Подали сигнал к отправлению. Поезд, вздрогнув и загремев сцепками, тронулся, чтобы пройти свои 300 км. за рекордное время - девять с половиной часов, дабы ненадолго связать три старинных русских города, привольно и вальяжно расположившихся у берегов великой Волги.
Вот когда все вспомнили с благодарностью и девушку-проводницу, и двух мужиков, ее добровольных помощников. Пассажиры дружно принялись за чаепитие.
Тот же импозантный мужчина, похожий на цыгана, наливает чай, и, сверкая глазами, с прибаутками раздает стаканы. Раздетый по пояс, загорелый до черноты, он играет своими красивыми тренированными мускулами, которые послушно переливаются упругими волнами по его телу. Он молод, и мысли о неизбежной старости и смерти ему чужды, как ржавчина свежевыкованному плугу. Пусть впереди хоть что будет, а сейчас он спешит жить и наслаждается настоящим.
Праздник отъезда был в самом разгаре, когда из тамбура в вагон взгромоздились две почтенного возраста татарки в расшитых платках и юбках, широких как степи их родины. Протащив свои чемоданы, узлы и узлища мимо титана с чаем, они прошли в первое купе и уселись на боковую скамью. «Дэ туты нашеы пэрвы ы втатый мэсто?», спросила старшая из них. Первое и второе места были, конечно, заняты. На них уже укладывались спать молоденькая женщина с дочкой лет четырех-пяти.
«Это же наши места!», промолвила женщина, глядя на пассажиров и ища у них поддержки. «Нэт, наши. Вот глады былэт!» Билеты действительно были правильные, все как положено.

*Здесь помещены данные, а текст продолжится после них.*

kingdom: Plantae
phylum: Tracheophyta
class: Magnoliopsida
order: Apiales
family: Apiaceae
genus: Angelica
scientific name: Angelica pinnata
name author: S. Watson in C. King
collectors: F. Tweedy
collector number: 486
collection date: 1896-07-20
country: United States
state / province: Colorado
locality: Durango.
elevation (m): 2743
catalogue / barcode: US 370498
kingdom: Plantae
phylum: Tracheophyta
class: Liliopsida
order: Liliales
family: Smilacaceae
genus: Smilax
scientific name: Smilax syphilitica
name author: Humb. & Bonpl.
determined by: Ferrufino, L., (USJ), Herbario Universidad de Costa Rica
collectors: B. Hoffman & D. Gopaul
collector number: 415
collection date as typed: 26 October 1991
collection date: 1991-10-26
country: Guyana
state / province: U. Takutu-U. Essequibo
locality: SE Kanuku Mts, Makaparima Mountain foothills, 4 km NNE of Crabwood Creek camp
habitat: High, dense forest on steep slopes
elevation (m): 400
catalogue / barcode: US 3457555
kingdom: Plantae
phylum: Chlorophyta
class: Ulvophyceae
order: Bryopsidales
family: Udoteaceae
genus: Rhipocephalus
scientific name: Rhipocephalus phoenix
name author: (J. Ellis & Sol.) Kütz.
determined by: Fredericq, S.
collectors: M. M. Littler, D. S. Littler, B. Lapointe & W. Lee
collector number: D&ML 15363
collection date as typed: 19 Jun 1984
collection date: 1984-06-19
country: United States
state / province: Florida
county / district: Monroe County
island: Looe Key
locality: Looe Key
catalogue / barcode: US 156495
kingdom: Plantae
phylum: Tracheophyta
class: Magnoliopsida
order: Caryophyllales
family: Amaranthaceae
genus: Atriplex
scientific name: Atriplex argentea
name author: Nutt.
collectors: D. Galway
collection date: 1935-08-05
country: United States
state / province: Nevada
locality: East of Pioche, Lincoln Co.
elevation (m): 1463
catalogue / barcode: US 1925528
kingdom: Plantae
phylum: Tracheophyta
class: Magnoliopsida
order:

Все загалдели: «Проводник, проводник!» Проводница, вся еще полная радости от чая, так волшебно сдружившего всех в ее вагоне, показавшего человеческую душу во всей ее несказанной красе, подошла с билетной сумкой, присела рядом и вынула билеты женщины с ребенком. Там тоже все было в порядке.
И те, и другие билеты повертели все пассажиры купе. Спутник курчавого пассажира, тот, что в очках, мужчина с четвертого места, и даже маленькая первоклашка, занимающая нижнюю полку номер три. Только сам силач от титана не отошел, а прямо оттуда крикнул: «Да не волнуйтесь, мамаши, кассирша напутала! Вагон-то пустой, без места не останетесь!» Все с ним согласились, и проводница предложила два места через купе.
«Нэт! Ти нашей мэстым дай! Как занымал? Каса платыл, закон бор!»
Все наперебой стали разъяснять, что бывает, все люди, все ошибаются, и кассир, и диспетчер. Да и дело-то, похоже, улаживается проще пареной репы. Есть точно такие же места, идите, бабушки, укладывайтесь и почивайте себе на здоровье! Пассажир в очках из цыганского золота даже лекцию прочел, что теперь таких ошибок не будет: новая электронная машина билеты давать будет! Человек для этого будет вообще не нужен. «Нажал на кнопку, и вся спина в мыле!», хохотнул дежурный остряк, плешивый юноша из соседнего купе. «И десять человек всю дорогу эту машину чинить будут», поддержал его интеллигентного вида желчный гражданин с бутылкой бомжового портвейна «Агдам», проходивший мимо за стаканом.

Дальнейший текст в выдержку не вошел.